I agree with the Soothies - ask your nurse if they have hospital gave me a few packs this last time around. oh so nice.

You mention that you're "lotioning" - is this lanolin...Lansinoh Brand, or something similar? It works much better than just plain ol' lotion. (Mine were so sore with Logan that I actually had a prescription strength cream...that expired 3 months after being "brewed"! I so do not want to know what was in it...and DAMN it was not cheap.)

One thing that Logan did a few times that KILLED was to lift his tongue before latching (think thermometer). Just something to think about if it hurts too much. But also keep in mind that the latch DOES hurt, but if the pain continues throughout the nursing, there could be some sort of "real" latch problem. Definitely get the LC to watch you do it and see if she can figure out if anything is going on. Probably nothing ... as it sounds like typical few day old baby stuff :)

And yup- I got NADA when pumping in the hospital. The nurses were so super excited at the tiniest little drops (which partly made me feel great, but partly I wondered if they were just humoring me...)

If you have any questions and you want to chat, email me and I'll send you my phone number :)

And I'm so impressed you're blogging!! LOL

The Goverczyks said...

Parker never did like feeding from the breast and Stewart was sporadic.
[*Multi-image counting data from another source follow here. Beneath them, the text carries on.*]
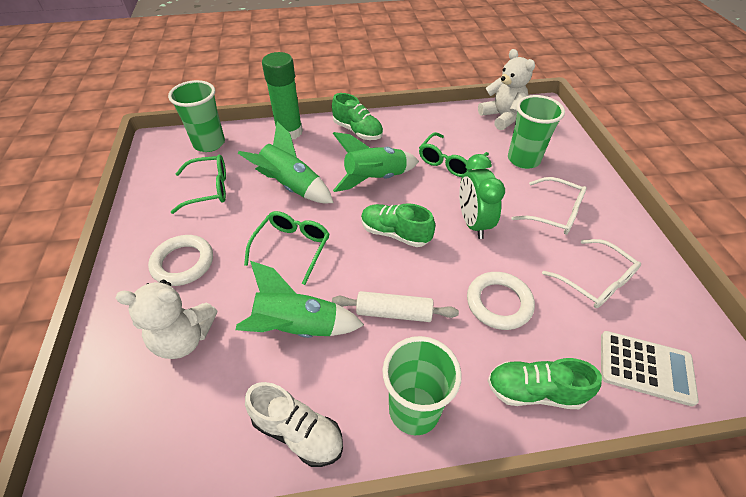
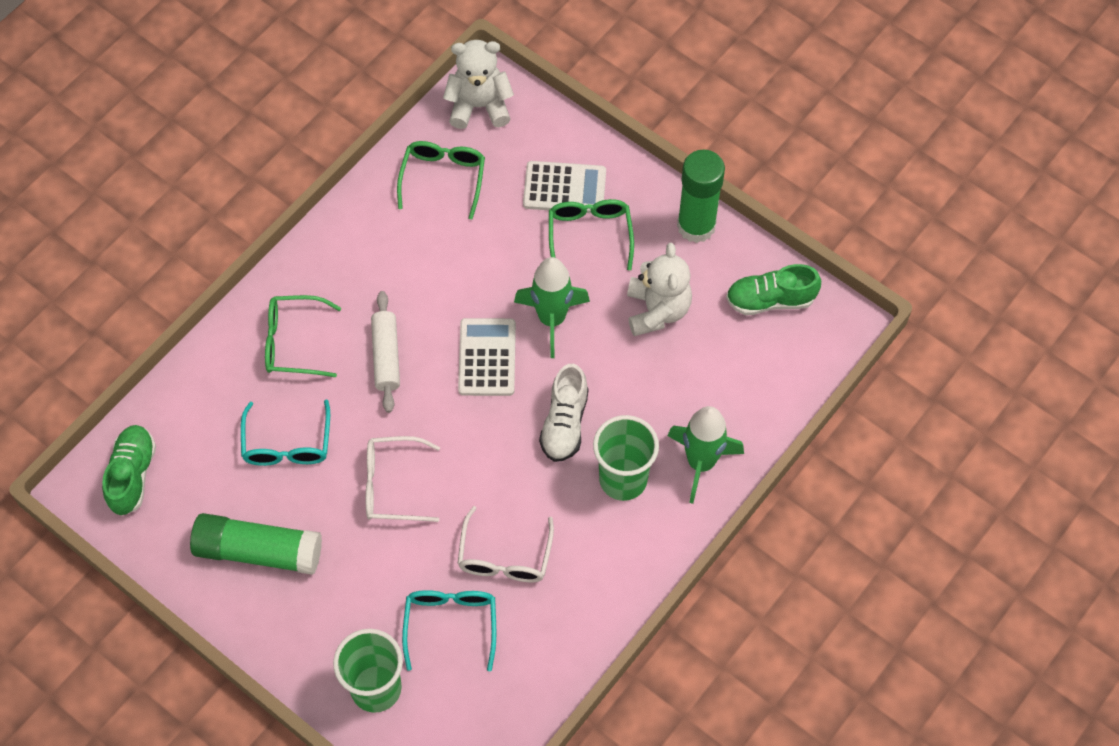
green clock: [459,154,505,239] = 1 -> none = 0
green cup: [168,80,225,152] [382,336,462,435] [508,95,565,169] = 3 -> [333,629,403,713] [593,415,659,501] = 2
green glue stick: [262,52,303,139] = 1 -> [190,513,322,575] [677,150,725,243] = 2
green rocket: [236,261,364,338] [238,121,334,203] [333,132,419,192] = 3 -> [514,257,590,358] [667,406,744,504] = 2
green shoe: [332,93,383,140] [361,203,435,247] [487,358,602,409] = 3 -> [102,425,156,515] [726,264,821,315] = 2
turquoise glasses: none = 0 -> [241,399,330,466] [402,590,496,672] = 2
white calculator: [601,331,699,406] = 1 -> [458,318,516,396] [523,161,606,213] = 2
white ring: [148,235,213,286] [467,272,535,330] = 2 -> none = 0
I was able to feed them from pumping and supplemental formula for a little over a month before my "well ran dry" and they were just on formula. Honestly, I couldn't have done it at all if I didn't pump so Chris could feed one while I fed the other. It helped to keep them on the same schedule; which really helped us. Just do what is comfortable for you and Husband. Everyone is different. You will know what works for you guys. Sarah

Shelley said...

I feel for you. It can be SO painful. The lactation consultant finally told me to take a break for a few days and just pump so that I could heal. It was THAT bad.
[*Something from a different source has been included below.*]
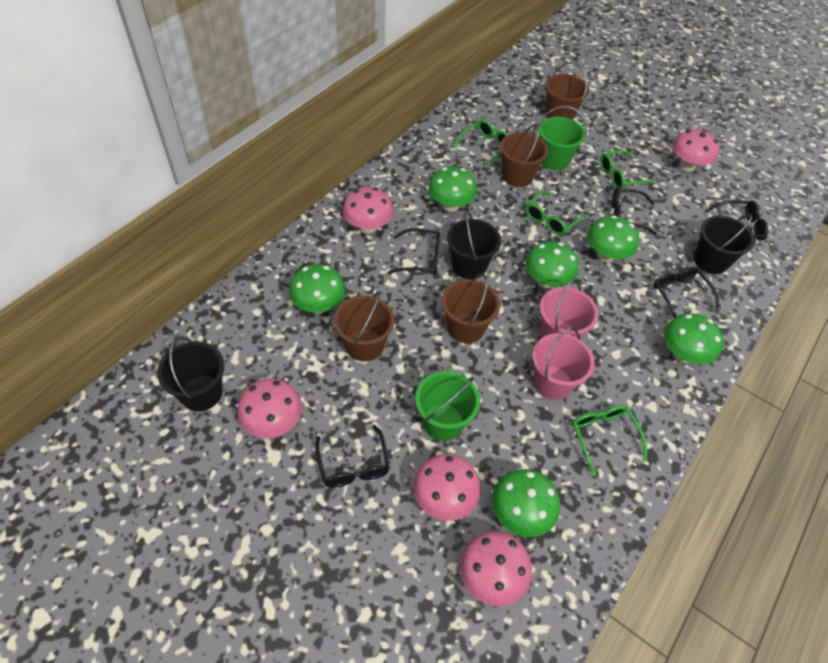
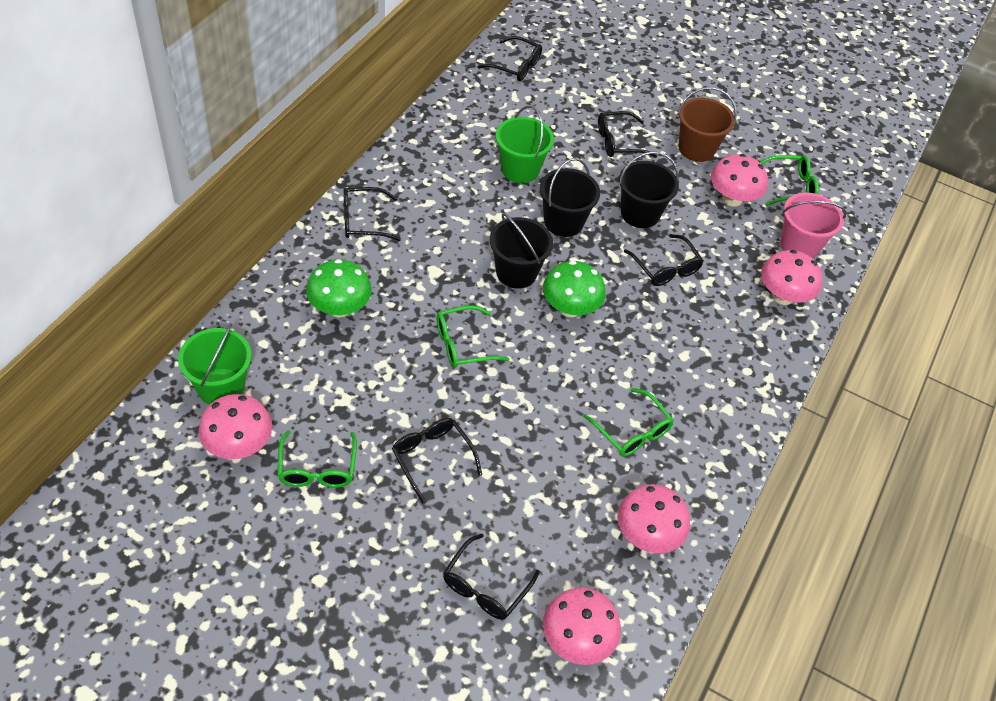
black glasses: [315,425,390,488] [389,228,440,275] [612,187,657,235] [653,266,720,318] [706,200,768,241] = 5 -> [344,187,401,241] [392,418,482,503] [443,534,540,620] [477,36,542,81] [598,111,657,158] [624,234,704,286] = 6
brown bucket: [334,292,394,362] [442,274,500,343] [500,124,548,187] [545,62,589,120] = 4 -> [678,87,737,162] = 1
green mushroom: [289,264,346,314] [428,167,477,212] [492,469,560,537] [525,241,579,289] [587,215,639,262] [664,313,723,365] = 6 -> [306,259,372,317] [543,261,606,317] = 2
pink bucket: [533,328,595,400] [540,280,599,339] = 2 -> [780,193,846,258] = 1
My suggestion is to ask for as many extra Soothies and nipple shields as you can get before you leave the hospital. At least that way insurance is paying for part of it. The Soothies are expensive!

Good luck. I tried to BF for the first couple of weeks and ended up exclusively pumping for 5 months. I know what a challenge it can be, so hang in there!

Unknown said...

Don't give up. the first six weeks are the hardest!! then it clicks.

Nancy said...

I just had to come back and say that Mike jumped over to your blog from mine on the train today...he came in shaking his head that he'd just read WAY too much about some other woman's breasts LOL!

Hope it's going well and you're getting the hang of things :)

glitter girl said...

Hi - I just found your blog through Donna's blog. I have twins that are 20 months and I nursed them up until 2 months ago - you can do it! They are still getting used to the whole nursing thing just like you are, so hang in there. Definitely get those soothies that Donna suggested. At the 2-week mark, things will be drastically better... Oh - and babies are always better at getting milk out than those dang breast pumps. I remember nursing one and giving the other a bottle in those very early days and just switched it up the next time...
Feel free to check out my blog -

Anonymous said...

The early days of breastfeeding can be hell. Or as I like to say, "You haven't really lived until your nipples have bled." LOL The first 4 weeks with Josh were awful. The only thing that got me through was sheer force of will... All the people saying, "Oh, it won't kill him to give him formula" only made me more determined to succeed.

I agree with the Soothies and the Lansinoh or APNO. Also, once your milk comes in, after each pumping or feeding, hand express a tiny drop of milk and spread it on your nipple and areola. Let it air dry before putting on the Lansinoh/APNO. It works wonders!